§ Exercise
Wherever pictures appear in the listing below, leave them out, and copy exactly, and only, everything from the line with "Here we will" down to the line with "India Post Discontinues".

··· Entries provided

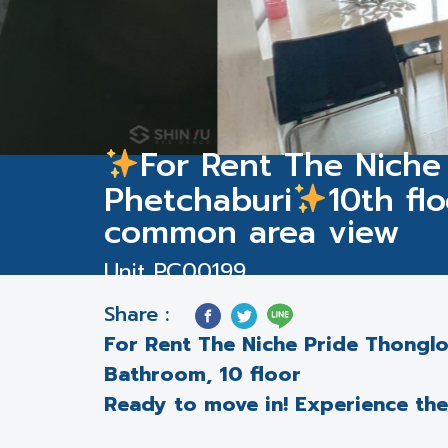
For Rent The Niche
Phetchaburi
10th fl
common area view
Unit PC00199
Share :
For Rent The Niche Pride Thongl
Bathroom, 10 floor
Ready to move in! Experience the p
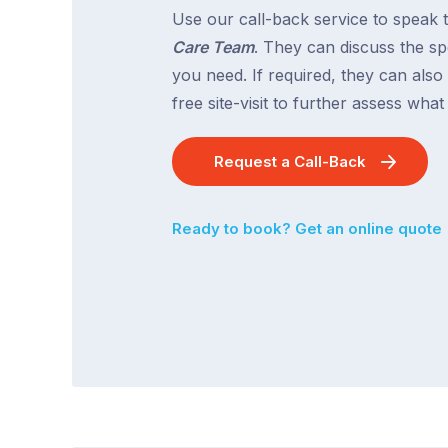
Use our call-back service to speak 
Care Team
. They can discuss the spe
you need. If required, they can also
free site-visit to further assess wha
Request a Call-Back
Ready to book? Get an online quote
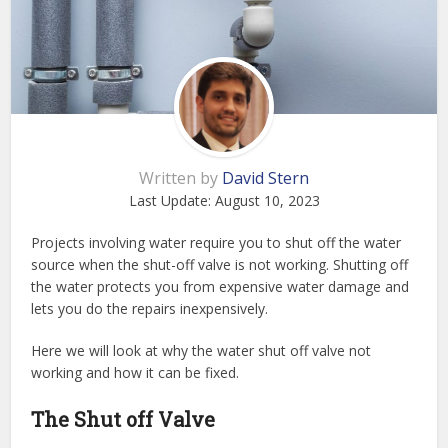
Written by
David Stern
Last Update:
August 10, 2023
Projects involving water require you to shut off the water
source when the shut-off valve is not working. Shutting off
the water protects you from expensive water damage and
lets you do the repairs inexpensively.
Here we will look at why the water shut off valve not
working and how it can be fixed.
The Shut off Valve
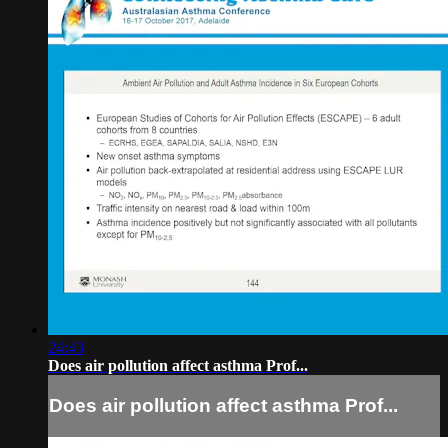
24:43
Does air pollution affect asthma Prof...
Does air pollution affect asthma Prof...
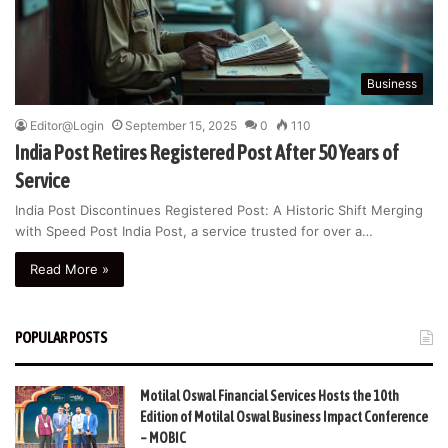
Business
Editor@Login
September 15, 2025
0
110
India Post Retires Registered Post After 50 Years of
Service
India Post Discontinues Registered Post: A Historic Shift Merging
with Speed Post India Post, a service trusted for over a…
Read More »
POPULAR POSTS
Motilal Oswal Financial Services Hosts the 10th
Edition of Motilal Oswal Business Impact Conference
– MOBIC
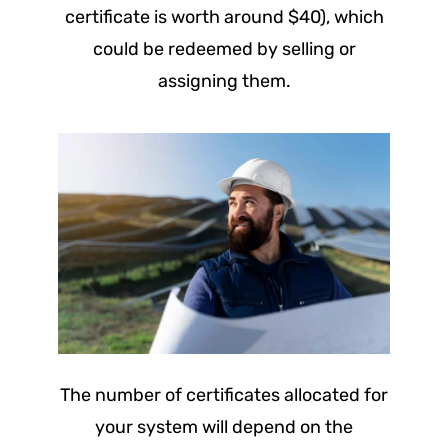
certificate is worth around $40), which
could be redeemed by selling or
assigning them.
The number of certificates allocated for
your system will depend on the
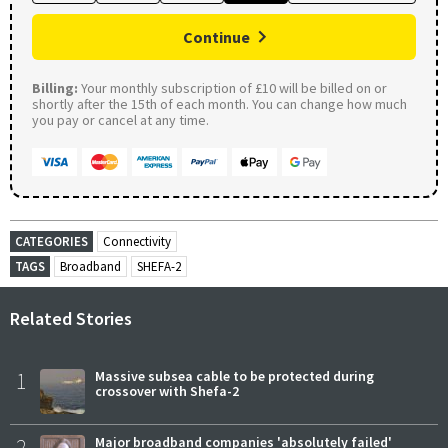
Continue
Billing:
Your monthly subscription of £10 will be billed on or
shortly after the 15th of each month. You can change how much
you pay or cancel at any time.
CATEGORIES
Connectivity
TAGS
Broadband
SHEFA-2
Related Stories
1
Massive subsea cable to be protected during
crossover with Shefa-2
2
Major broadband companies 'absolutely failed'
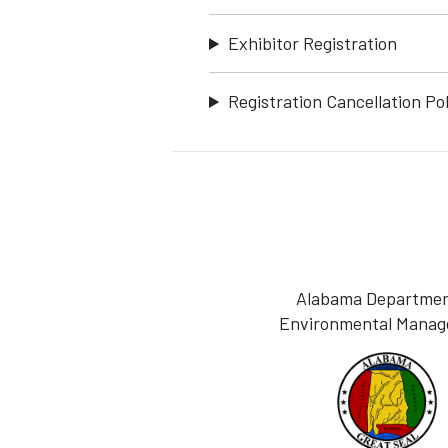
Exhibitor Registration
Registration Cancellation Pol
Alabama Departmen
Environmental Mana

······

§ Reply
Here we will look at why the water shut off valve not
working and how it can be fixed.
The Shut off Valve
24:43
Does air pollution affect asthma Prof...
Does air pollution affect asthma Prof...
Business
Editor@Login
September 15, 2025
0
110
India Post Retires Registered Post After 50 Years of
Service
India Post Discontinues Registered Post: A Historic Shift Merging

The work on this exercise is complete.